Task requirements: Collect all lines from the listing that include the string "down".

Provided data:

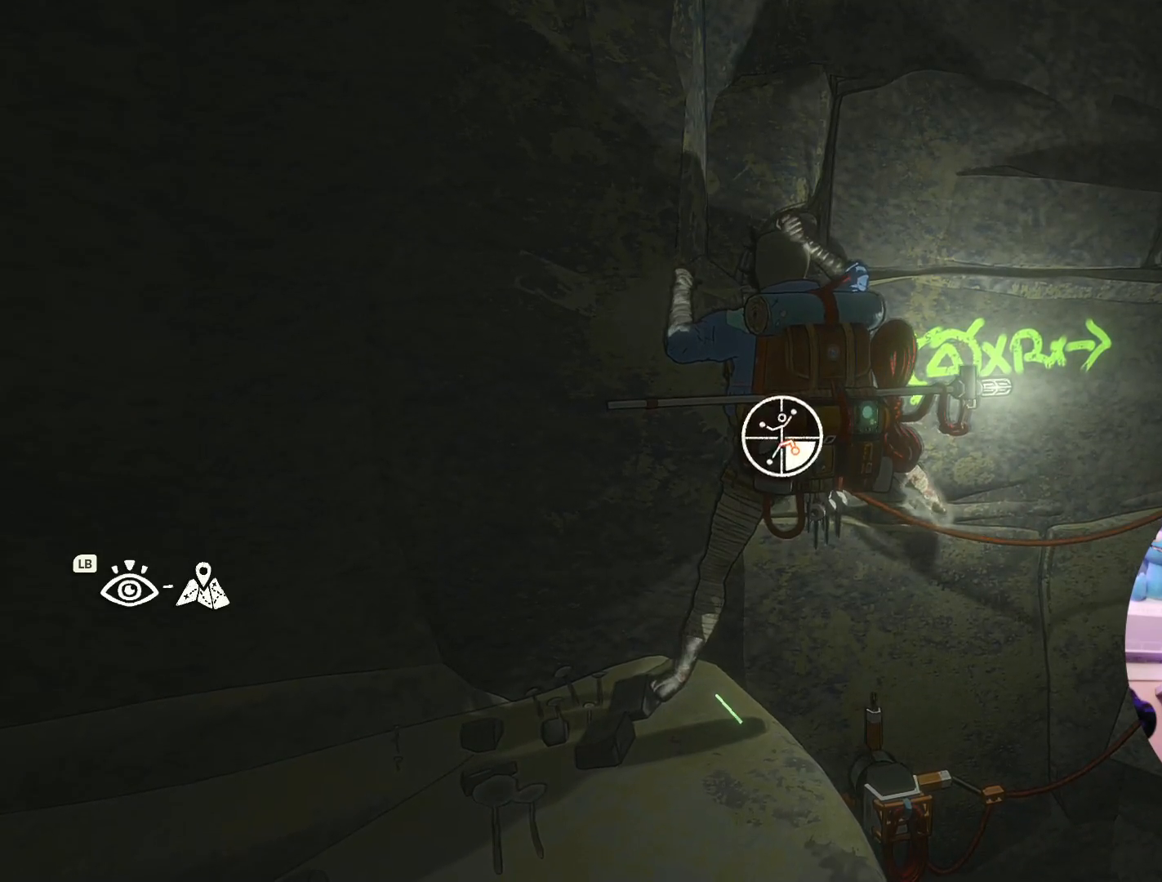
{"buttons": [], "left_stick": "down-left", "right_stick": "center", "events": [[33, "left_stick", "center"], [233, "left_stick", "down-left"]]}
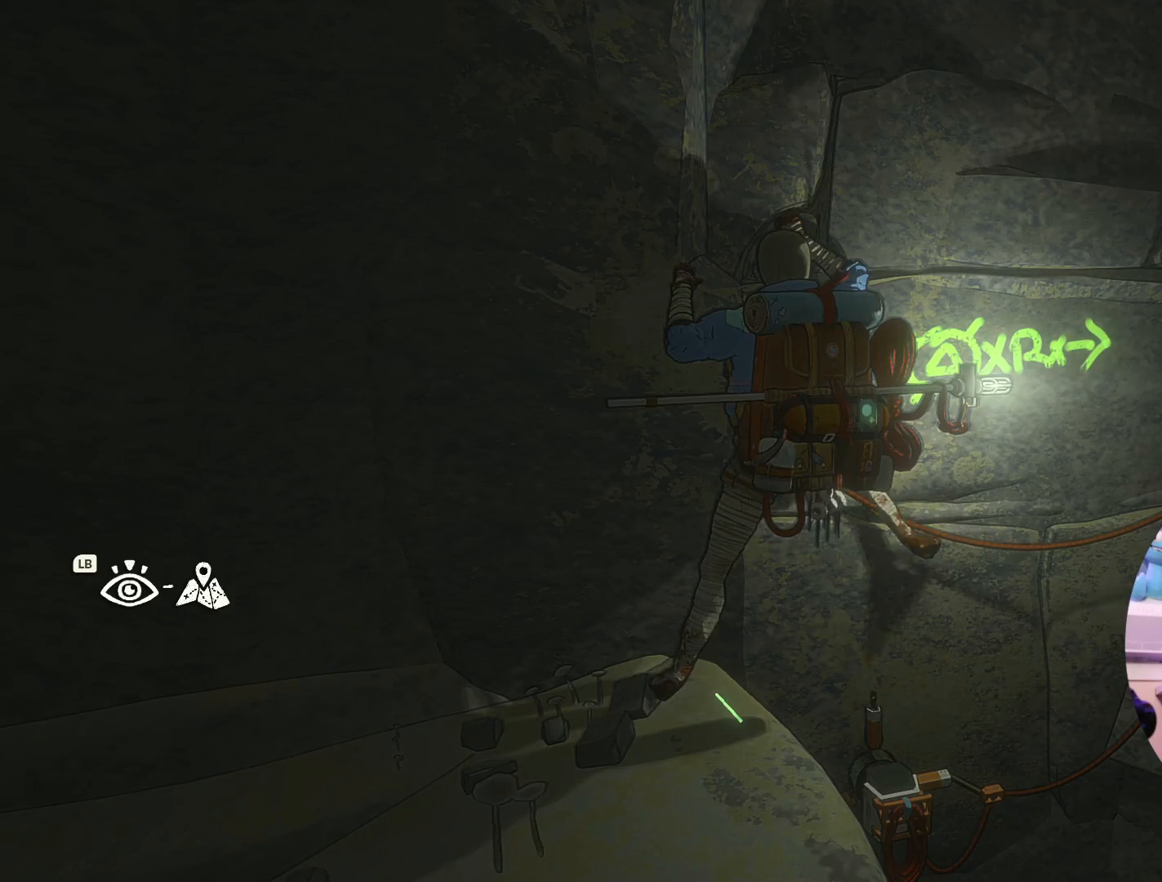
{"buttons": [], "left_stick": "up", "right_stick": "center", "events": [[283, "left_stick", "center"], [333, "left_stick", "up"]]}
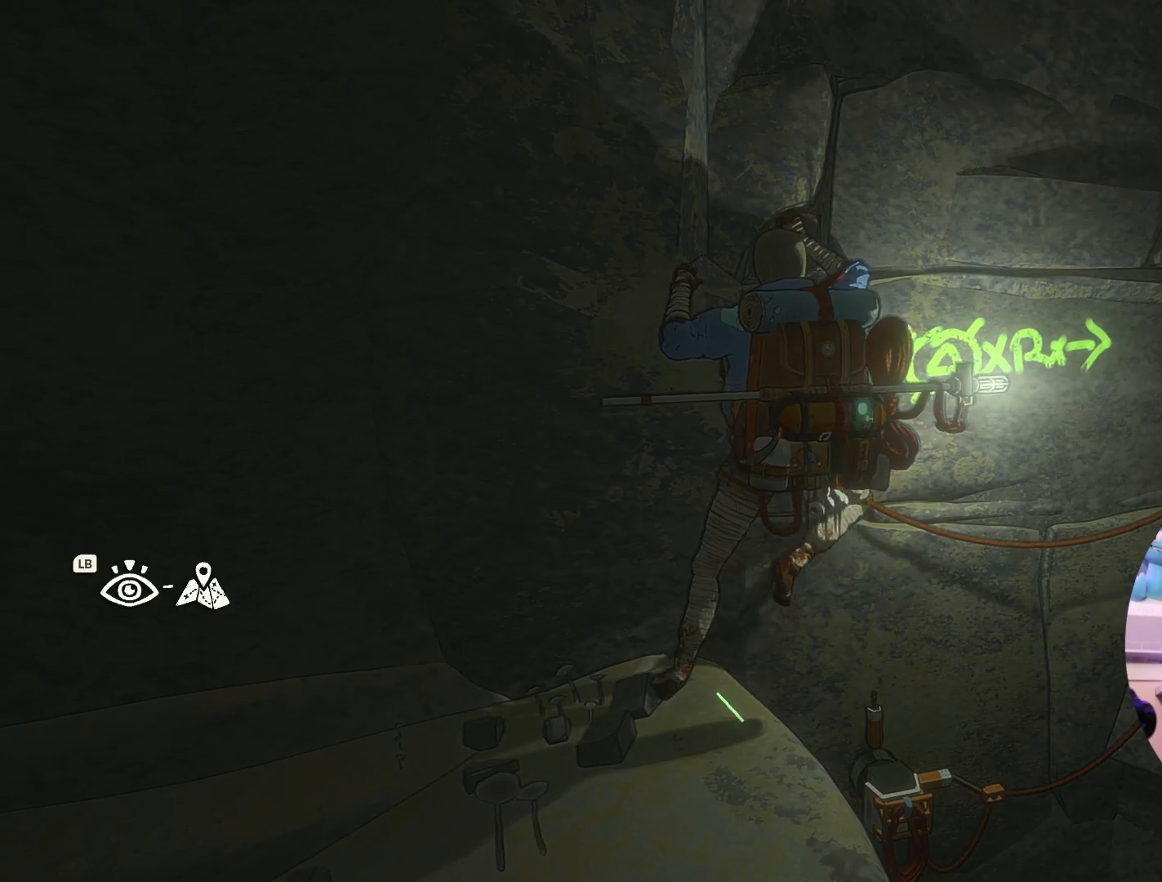
{"buttons": [], "left_stick": "down", "right_stick": "center", "events": [[33, "left_stick", "up-left"], [150, "left_stick", "left"], [250, "left_stick", "down-left"], [350, "left_stick", "down"]]}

Exercise output:
{"buttons": [], "left_stick": "down-left", "right_stick": "center", "events": [[33, "left_stick", "center"], [233, "left_stick", "down-left"]]}
{"buttons": [], "left_stick": "down", "right_stick": "center", "events": [[33, "left_stick", "up-left"], [150, "left_stick", "left"], [250, "left_stick", "down-left"], [350, "left_stick", "down"]]}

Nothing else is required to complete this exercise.